8 In contrast to KO, who report expected values at mean explanatory variable levels, the nonlinear nature of (11) and Jensen's inequality implies that it is more appropriate to report a central tendency measure of the expected values within the stated group. We choose to present the median because several of the empirical distributions are skewed.

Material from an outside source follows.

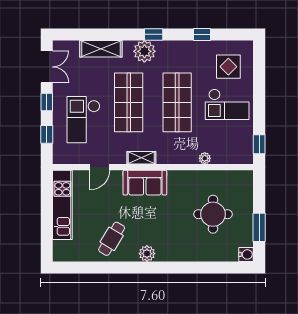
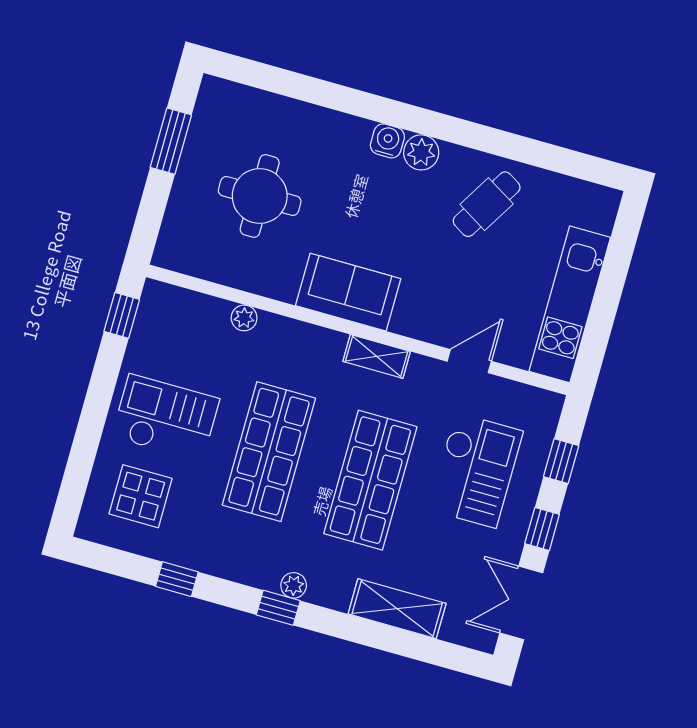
plant: (144, 51) -> (294, 585), width x0.53, depth x0.53
sofa: (145, 183) -> (348, 292), moved
water cooler: (246, 254) -> (387, 141), moved, turned 90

9 As pointed out by a referee, the comparison here is not between FS participants and non-FS participants because the general population profile in will include individuals who fit the typical FS profile as well. Stated more generally, the comparison being made here is between the overall sample medians (general population medians) and the medians of a subsample (typical FS participant profile). The ATUS data does not have sufficient information to isolate FS participants and non-participants.

10 The maximum benefit is based on a family of four with two adults and two children. Maximum benefit allotments are based on the June TFP from the Official USDA Food Plans: Cost of Food at Home at Four Levels (USDA\CNPP, 2006b). From the June 2003 TFP, the weekly allotment for the baseline family is $108.9 or on a daily basis $15.56. This number is then converted to a per person amount by dividing by four or $3.89. This per-person amount is then multiplied by the number of people in the household ‘and’ a scaling factor. The scaling factors for 1–8 household sizes are: 1.2 for one, 1.1 for two, 1.05 for three, 1 for four, 0.95 for five, 0.95 for six, 0.9 for seven and 0.9 for eight. Every additional person above eight adds $3.8 per day. Appreciation is expressed to Vicky Robinson at USDA\CNPP for explaining these calculations.